_Input for this task_.
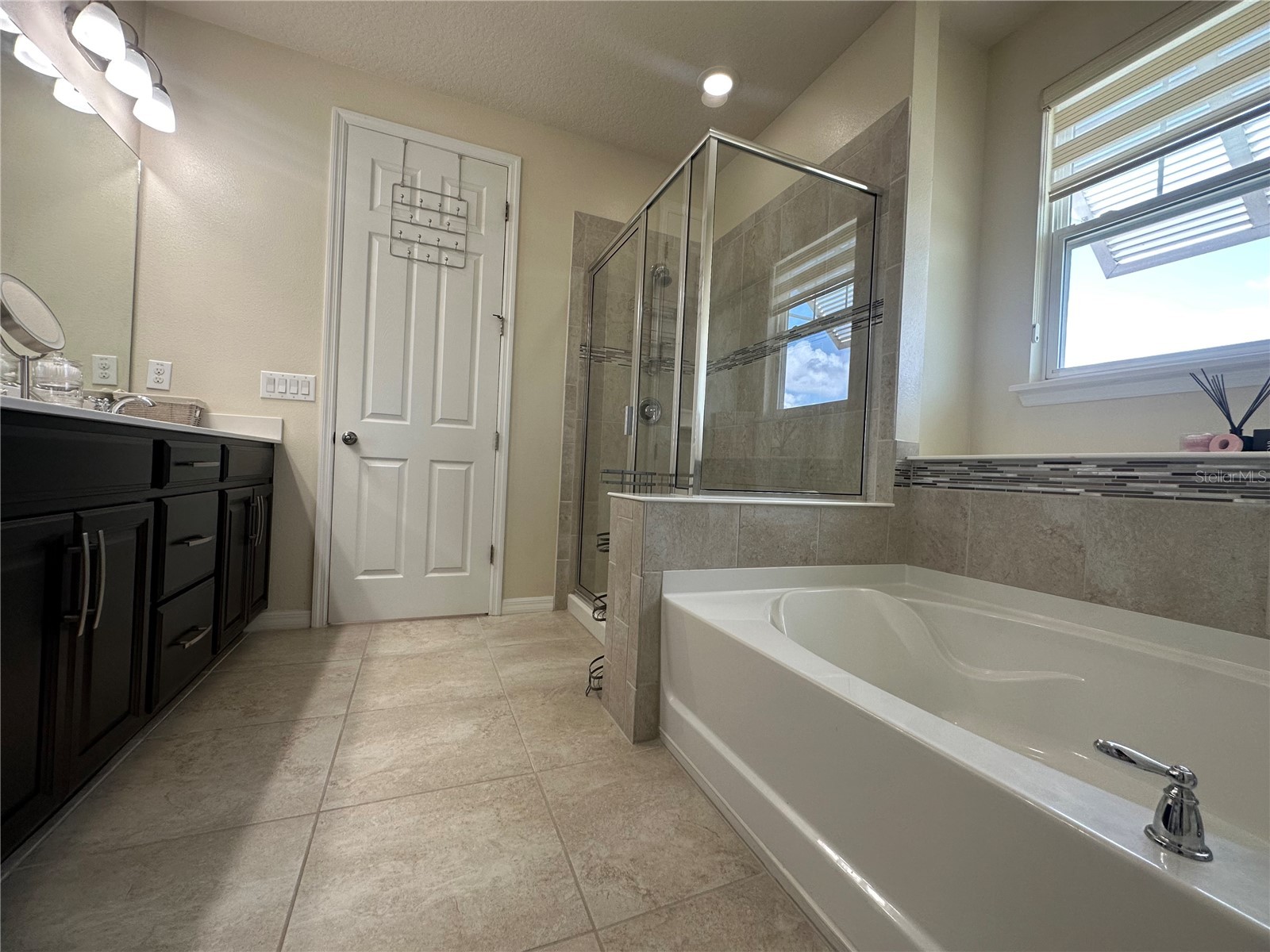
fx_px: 514
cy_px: 476
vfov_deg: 85.7
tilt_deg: -1.3
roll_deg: -3.4
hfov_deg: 102.1
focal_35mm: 14
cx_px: 635
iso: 100
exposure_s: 1/120
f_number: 2.2
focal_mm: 2.22
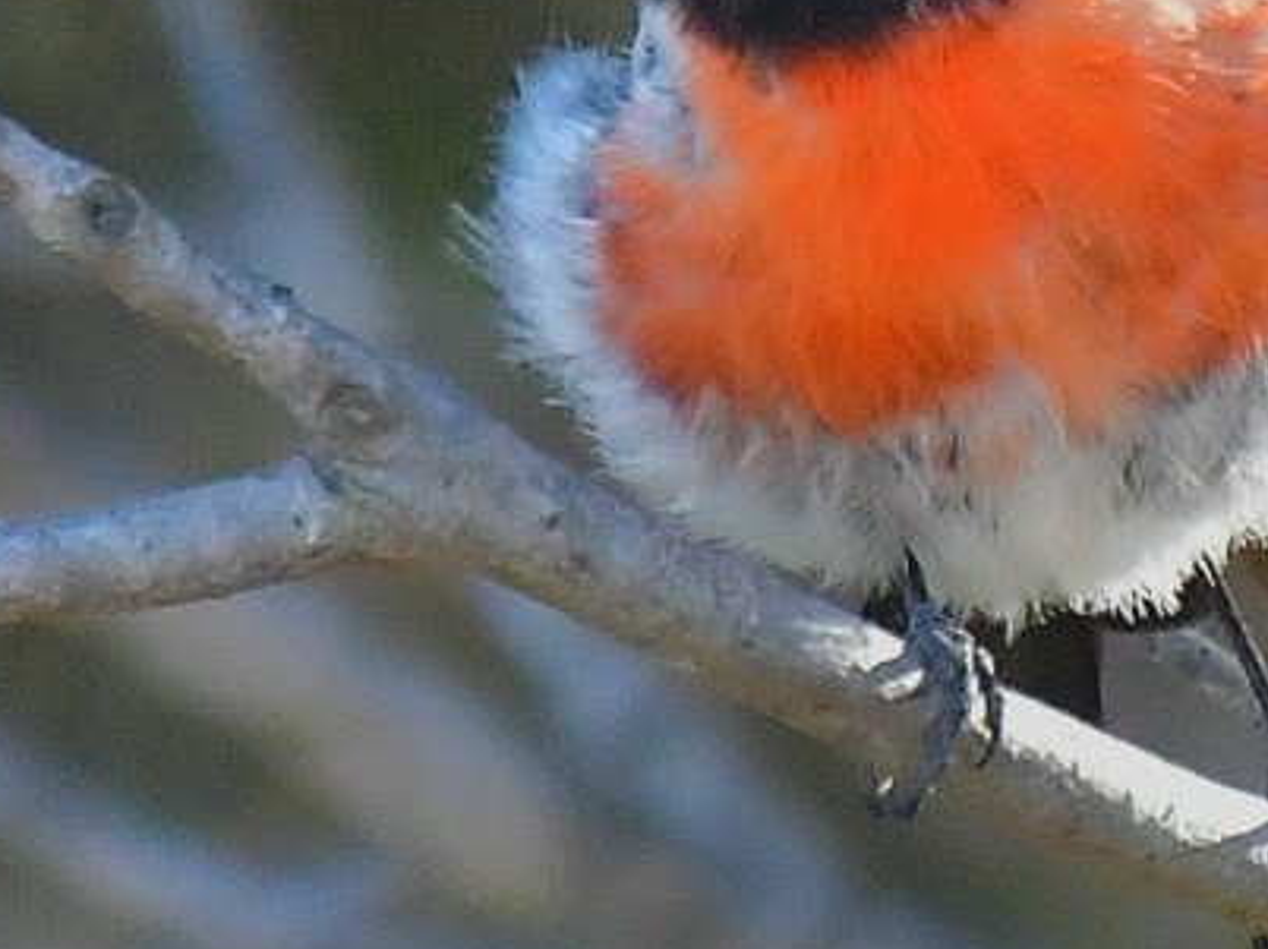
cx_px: 716
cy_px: 199
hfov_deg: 1.1
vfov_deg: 0.8
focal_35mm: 1838
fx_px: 67287
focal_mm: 500
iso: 4000
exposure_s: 1/1500
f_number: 5.6
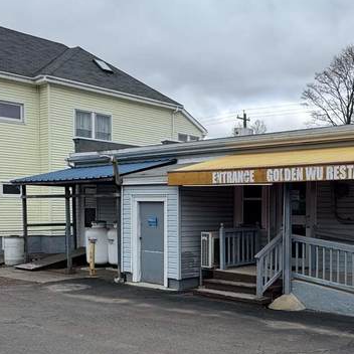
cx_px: 290
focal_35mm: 45
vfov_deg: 37.1
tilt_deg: -3.5
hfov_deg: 36.1
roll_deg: -0.6
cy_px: 237
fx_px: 521
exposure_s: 1/1323
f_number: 2.2
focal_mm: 2.22
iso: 50
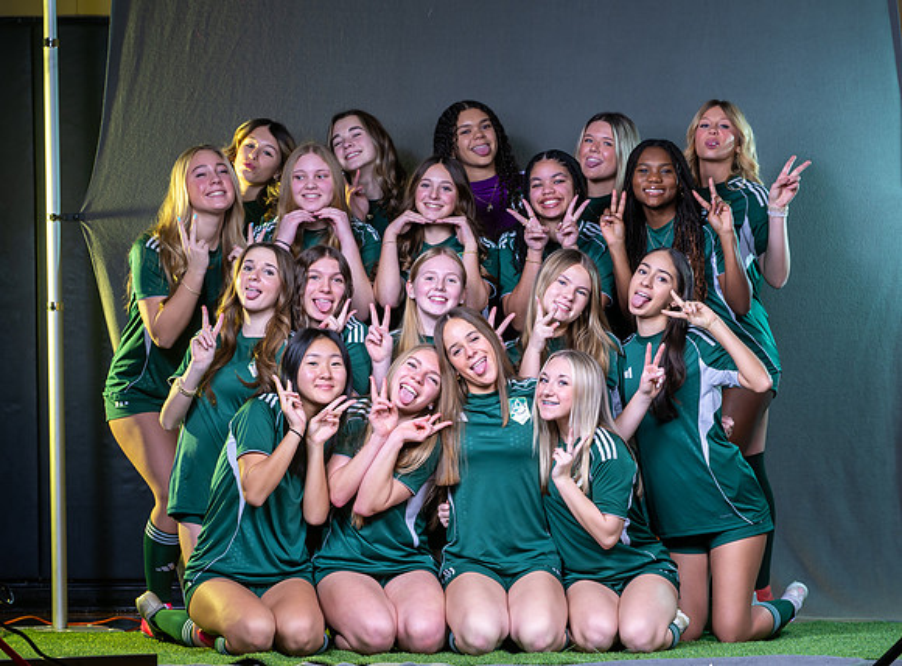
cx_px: 572
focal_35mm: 121
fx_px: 3123
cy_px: 521
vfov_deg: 12.1
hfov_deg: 16.4
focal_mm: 70
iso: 100
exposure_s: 1/100
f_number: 7.1
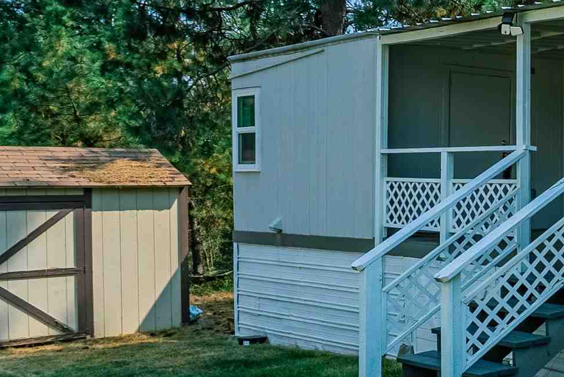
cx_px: 894
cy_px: 229
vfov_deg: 25.0
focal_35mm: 54
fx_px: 846
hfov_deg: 25.3
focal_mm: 17
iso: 400
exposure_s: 1/8000
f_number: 8
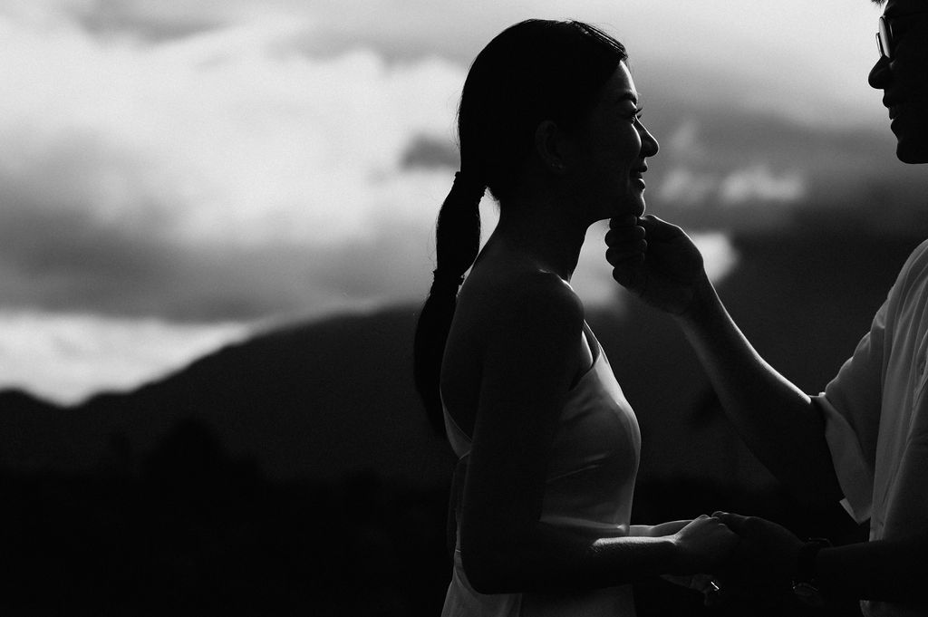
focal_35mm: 85
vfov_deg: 16.0
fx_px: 2189
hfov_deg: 23.9
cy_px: 308
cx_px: 464
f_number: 4
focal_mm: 85
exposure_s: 1/1250
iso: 100
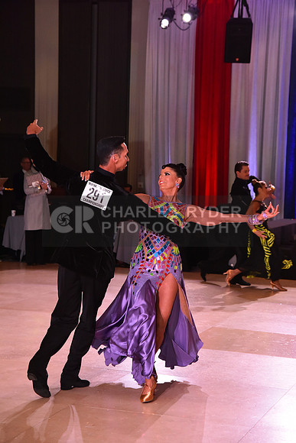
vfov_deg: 23.9
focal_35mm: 85
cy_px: 222
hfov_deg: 16.1
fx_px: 1048
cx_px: 148
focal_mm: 85
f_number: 6.3
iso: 2500
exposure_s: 1/320
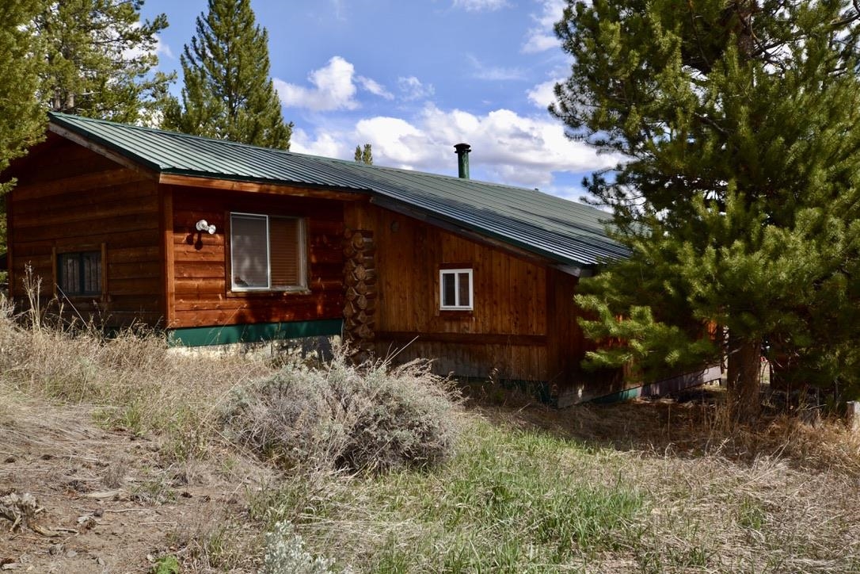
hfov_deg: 57.2
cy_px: 287
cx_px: 430
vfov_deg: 40.0
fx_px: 788
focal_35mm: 33
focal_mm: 22
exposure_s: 1/200
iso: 100
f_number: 7.1
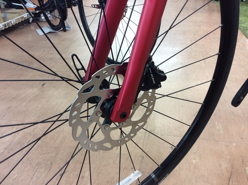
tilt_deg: -30.9
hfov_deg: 56.9
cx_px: 124
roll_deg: +3.5
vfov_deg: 44.0
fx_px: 229
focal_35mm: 32
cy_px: 92
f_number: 2.4
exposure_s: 1/24
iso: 64
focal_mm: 3.3
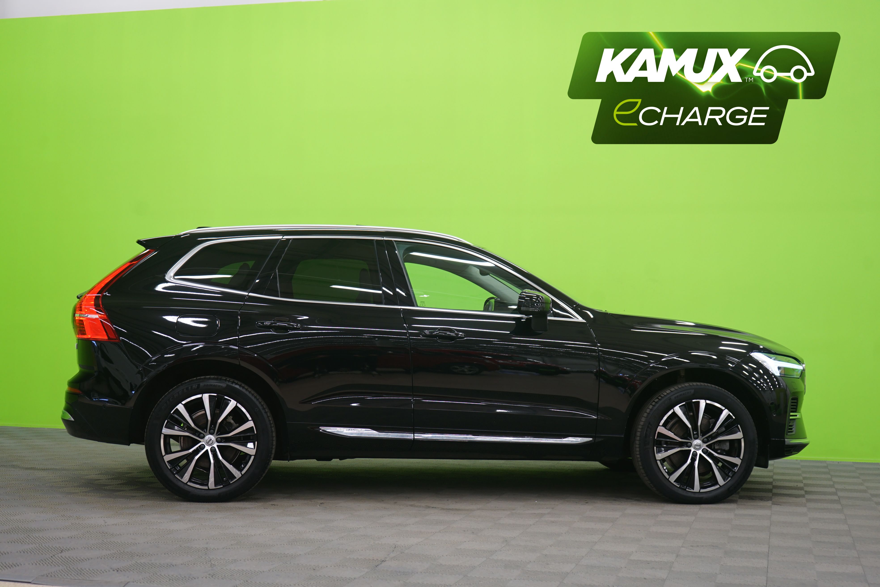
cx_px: 440
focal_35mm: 47
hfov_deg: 41.9
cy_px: 294
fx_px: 1149
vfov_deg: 28.6
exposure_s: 1/6
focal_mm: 47
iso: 400
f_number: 5
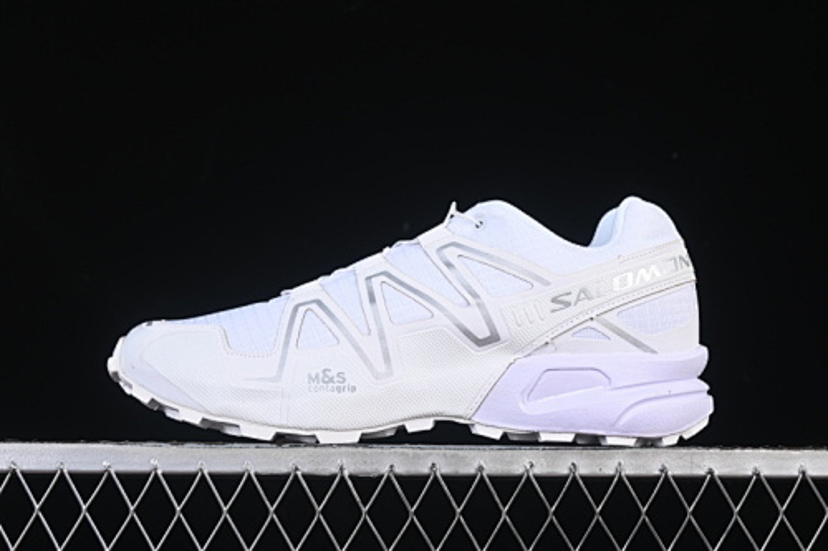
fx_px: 1724
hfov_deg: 27.0
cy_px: 276
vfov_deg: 18.2
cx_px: 414
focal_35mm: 75
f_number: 8
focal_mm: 50
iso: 160
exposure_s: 1/80
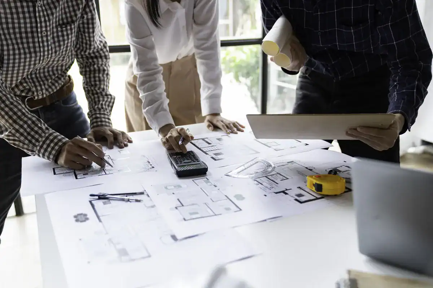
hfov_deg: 55.8
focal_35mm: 34
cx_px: 216
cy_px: 144
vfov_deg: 38.9
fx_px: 409
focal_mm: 34
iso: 200
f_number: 2.8
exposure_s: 1/125
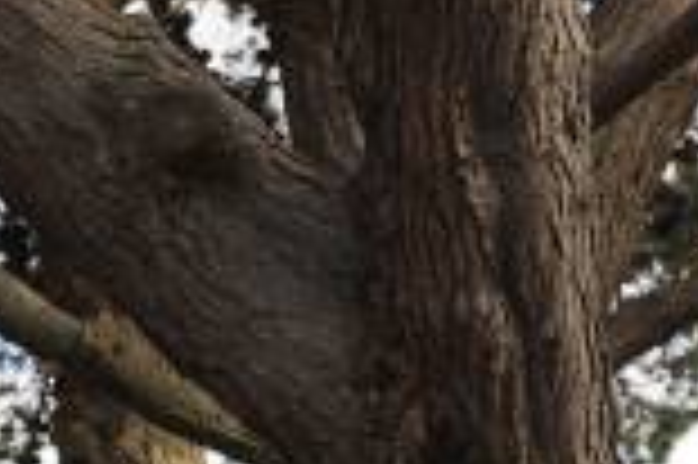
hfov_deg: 12.5
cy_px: 901
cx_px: 545
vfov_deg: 8.0
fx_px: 3174
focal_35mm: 164
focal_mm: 39.7
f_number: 5
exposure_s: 1/100
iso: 100
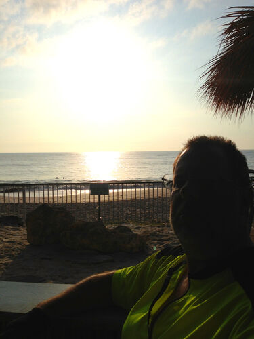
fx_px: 323
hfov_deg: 42.9
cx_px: 127
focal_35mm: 33
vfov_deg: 55.4
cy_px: 170
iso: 50
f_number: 2.4
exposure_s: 1/9091
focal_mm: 4.13
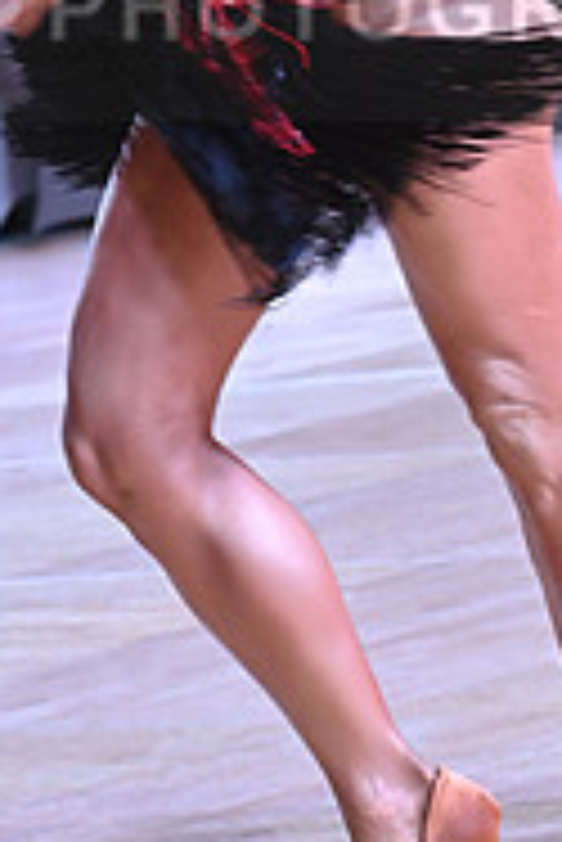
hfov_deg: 4.8
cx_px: 321
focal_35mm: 285
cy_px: -27
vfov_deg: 7.2
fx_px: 6661
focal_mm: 92
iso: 4000
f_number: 6.3
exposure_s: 1/400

_Exercise instructions_.
Print the line above containing "focal_mm: 70", the line containing "f_number: 2.8", and everything between them, exactly as written. Pictures stay out.

_Answer section_.
focal_mm: 70
iso: 100
exposure_s: 1/100
f_number: 7.1
cx_px: 894
cy_px: 229
vfov_deg: 25.0
focal_35mm: 54
fx_px: 846
hfov_deg: 25.3
focal_mm: 17
iso: 400
exposure_s: 1/8000
f_number: 8
focal_35mm: 85
vfov_deg: 16.0
fx_px: 2189
hfov_deg: 23.9
cy_px: 308
cx_px: 464
f_number: 4
focal_mm: 85
exposure_s: 1/1250
iso: 100
vfov_deg: 23.9
focal_35mm: 85
cy_px: 222
hfov_deg: 16.1
fx_px: 1048
cx_px: 148
focal_mm: 85
f_number: 6.3
iso: 2500
exposure_s: 1/320
hfov_deg: 57.2
cy_px: 287
cx_px: 430
vfov_deg: 40.0
fx_px: 788
focal_35mm: 33
focal_mm: 22
exposure_s: 1/200
iso: 100
f_number: 7.1
tilt_deg: -30.9
hfov_deg: 56.9
cx_px: 124
roll_deg: +3.5
vfov_deg: 44.0
fx_px: 229
focal_35mm: 32
cy_px: 92
f_number: 2.4
exposure_s: 1/24
iso: 64
focal_mm: 3.3
cx_px: 440
focal_35mm: 47
hfov_deg: 41.9
cy_px: 294
fx_px: 1149
vfov_deg: 28.6
exposure_s: 1/6
focal_mm: 47
iso: 400
f_number: 5
fx_px: 1724
hfov_deg: 27.0
cy_px: 276
vfov_deg: 18.2
cx_px: 414
focal_35mm: 75
f_number: 8
focal_mm: 50
iso: 160
exposure_s: 1/80
hfov_deg: 55.8
focal_35mm: 34
cx_px: 216
cy_px: 144
vfov_deg: 38.9
fx_px: 409
focal_mm: 34
iso: 200
f_number: 2.8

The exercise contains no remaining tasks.